One may wonder why this is so. However, any wondering
is blunted when one considers the joint-authorship of both Luke and Acts, with Acts
forming the second half of what is effectively a single discourse. As
Acts is a record of the earliest activities of the apostles of Jesus, and
because table fellowship was an important and unfortunately contentious issue
in some of the earliest church communities (witness the confrontation between
Peter and Paul in Antioch over the subject of table fellowship, as recorded in
Paul’s letter to the Galatian church), it is understandable to find Luke more
inclined to share more table stories, and to create a narratival construct that
will make the record of meals and Jesus’ participation and teaching at these
meals, a more prominent feature of his biographical and theological
presentation of Jesus.
If taken within the context of
meals---a context which has been arranged by Jesus’ reference to the eating and
drinking in which both He and John are said to engage, then one can hear Jesus
speaking of Himself within the long-standing wisdom tradition within Israel
that is associated with the Messiah. Though it is the Gospel of John that
makes a more prevalent use of the highly-developed wisdom tradition, there is
no reason to preclude Luke from making use of it as well, as he makes his
report on Jesus’ words and deeds. If the messiah-associated wisdom tradition
is in play here, then it is conceivable that there are messianic banquet
considerations to be taken from the words of Jesus.

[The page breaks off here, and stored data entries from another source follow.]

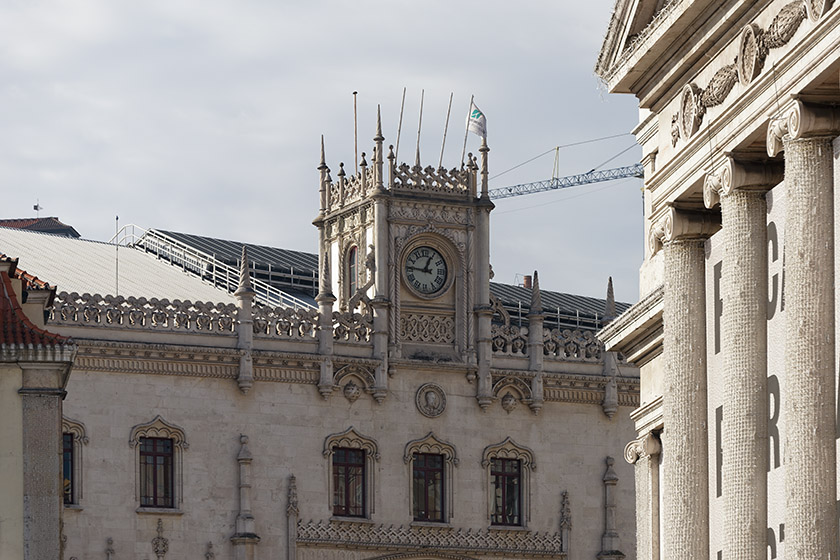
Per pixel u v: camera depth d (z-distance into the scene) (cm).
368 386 11650
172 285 12938
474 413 11919
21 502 6788
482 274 12044
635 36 5803
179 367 11175
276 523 11319
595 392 12144
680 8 5378
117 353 11025
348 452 11588
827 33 4744
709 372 5725
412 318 11888
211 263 13550
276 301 13238
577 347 12225
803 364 4825
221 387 11294
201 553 11131
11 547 6762
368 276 11819
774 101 5012
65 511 10825
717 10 5300
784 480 4944
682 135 5638
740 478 5241
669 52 5634
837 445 4809
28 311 7450
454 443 11831
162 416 11119
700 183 5572
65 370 6931
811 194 4878
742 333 5288
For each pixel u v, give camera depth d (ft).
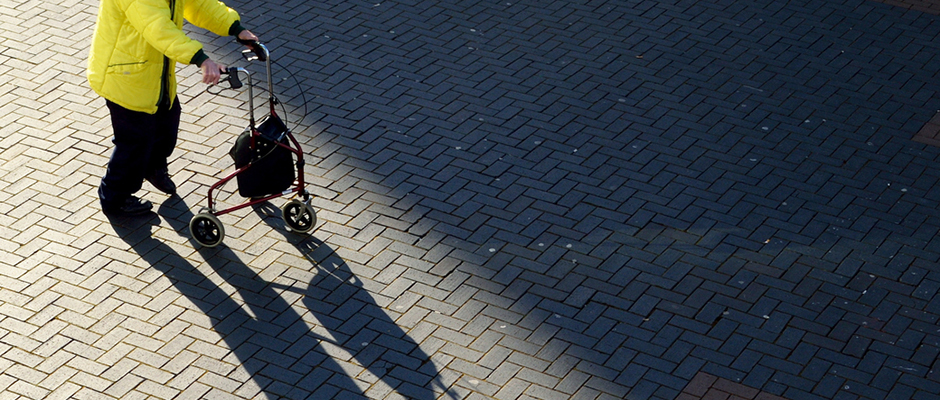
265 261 25.08
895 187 28.48
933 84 33.55
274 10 36.96
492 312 23.65
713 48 35.32
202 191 27.58
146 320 23.16
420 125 30.58
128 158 25.30
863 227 26.81
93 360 22.02
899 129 31.14
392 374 21.84
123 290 24.02
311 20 36.40
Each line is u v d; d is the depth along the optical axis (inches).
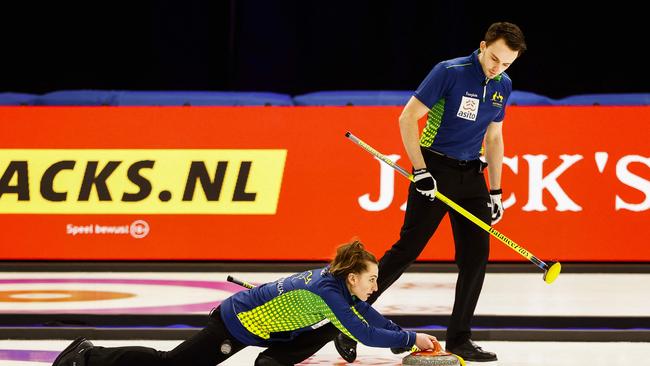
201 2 1327.5
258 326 542.3
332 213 983.6
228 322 544.4
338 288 536.4
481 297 854.5
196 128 989.2
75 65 1364.4
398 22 1323.8
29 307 800.9
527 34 1342.3
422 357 555.5
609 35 1337.4
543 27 1338.6
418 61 1333.7
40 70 1366.9
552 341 709.9
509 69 1354.6
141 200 988.6
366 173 982.4
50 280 926.4
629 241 986.7
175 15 1330.0
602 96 1013.8
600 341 709.3
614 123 985.5
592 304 824.3
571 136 984.9
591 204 984.9
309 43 1342.3
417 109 643.5
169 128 989.2
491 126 683.4
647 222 987.3
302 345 566.3
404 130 644.7
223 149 989.2
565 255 985.5
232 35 1331.2
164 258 988.6
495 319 763.4
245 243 987.3
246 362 639.1
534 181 984.9
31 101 1016.9
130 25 1353.3
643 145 984.9
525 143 984.9
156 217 988.6
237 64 1342.3
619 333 710.5
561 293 872.9
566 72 1349.7
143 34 1354.6
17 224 989.8
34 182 991.0
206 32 1336.1
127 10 1349.7
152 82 1358.3
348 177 984.3
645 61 1336.1
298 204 985.5
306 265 975.6
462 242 660.7
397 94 1005.8
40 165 991.6
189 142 989.2
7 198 991.0
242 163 988.6
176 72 1343.5
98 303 818.2
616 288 897.5
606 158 984.9
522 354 670.5
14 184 991.6
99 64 1363.2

Is this a bit of a stretch to
hear Jesus making messiah and messianic banquet references in this short little
statement? Probably not, especially in light of His making mention of
eating and drinking, and then Luke’s transition to Jesus’ presence at the
dinner at the house of a Pharisee. The use of “wisdom” as a clearly
self-referential statement at this point in the narrative, when both Jesus’

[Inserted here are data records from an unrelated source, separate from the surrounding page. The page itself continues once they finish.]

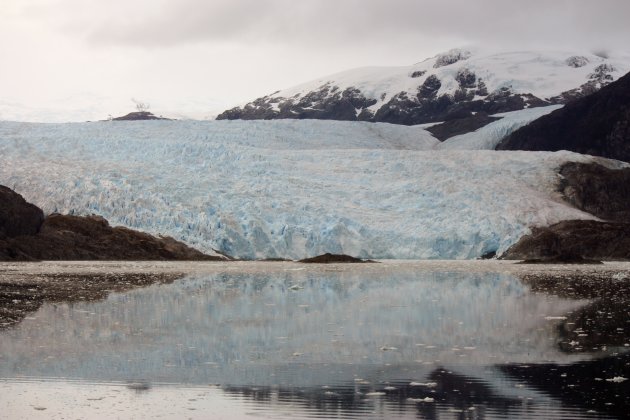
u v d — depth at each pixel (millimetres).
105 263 69938
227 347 24609
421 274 57438
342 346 24734
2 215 74500
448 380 19719
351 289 44312
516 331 27359
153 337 26516
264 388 19141
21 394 18703
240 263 73250
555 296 39469
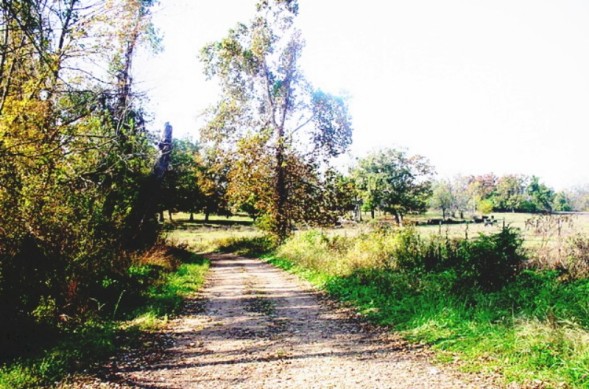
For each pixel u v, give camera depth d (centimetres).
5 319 731
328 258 1831
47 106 990
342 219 3544
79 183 1258
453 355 698
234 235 4809
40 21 985
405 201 6800
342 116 3494
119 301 1083
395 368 657
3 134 866
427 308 962
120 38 1132
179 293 1373
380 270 1431
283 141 3244
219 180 3869
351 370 656
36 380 601
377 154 6981
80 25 1048
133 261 1614
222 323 1006
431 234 1614
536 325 708
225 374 654
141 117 2008
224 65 3406
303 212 3356
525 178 9875
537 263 1141
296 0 3356
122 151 1477
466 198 8944
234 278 1861
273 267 2358
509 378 578
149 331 915
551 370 579
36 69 980
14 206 812
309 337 869
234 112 3478
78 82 1093
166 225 2692
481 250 1121
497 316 839
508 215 7288
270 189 3316
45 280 870
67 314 907
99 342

hearers and Luke’s readers have been thrust into a meal-related mindset,
clearly ushers us into a messianic context. With thoughts of both messiah
and meal at play, along with talk of vindication (an incredibly important
concept for Israel especially in relation to messiah), it would not be
difficult to find Jesus’ hearers associating words such as “all her children,”

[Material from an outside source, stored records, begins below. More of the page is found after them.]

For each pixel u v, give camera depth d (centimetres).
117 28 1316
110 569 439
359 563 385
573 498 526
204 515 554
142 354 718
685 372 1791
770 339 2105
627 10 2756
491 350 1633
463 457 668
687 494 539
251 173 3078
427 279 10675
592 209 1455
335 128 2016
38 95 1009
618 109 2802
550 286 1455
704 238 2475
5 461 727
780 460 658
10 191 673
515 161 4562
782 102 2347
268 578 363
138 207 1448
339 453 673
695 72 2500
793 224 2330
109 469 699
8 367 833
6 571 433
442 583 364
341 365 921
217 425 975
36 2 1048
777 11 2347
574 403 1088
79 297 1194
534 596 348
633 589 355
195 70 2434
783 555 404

when used in this context, entertaining thoughts of the great messianic
banquet.
What is provided here is a
glimpse into Jesus’ mindset as it relates to this banquet in Matthew, when He
is heard to say “I tell you, many will come from the east and west to share the
banquet with Abraham, Isaac, and Jacob in the kingdom of heaven, but the sons
of the kingdom will be thrown out into the outer darkness, where there will be
weeping and gnashing of teeth” (Luke 8:11-12). Clearly, if one ever finds
himself thinking that any of the Gospel authors are offering up anything less
than complex theological constructs in narrative and biographical form based
upon the fact of a resurrected Christ that demanded their full allegiance, then
a tremendous disservice has been done to them.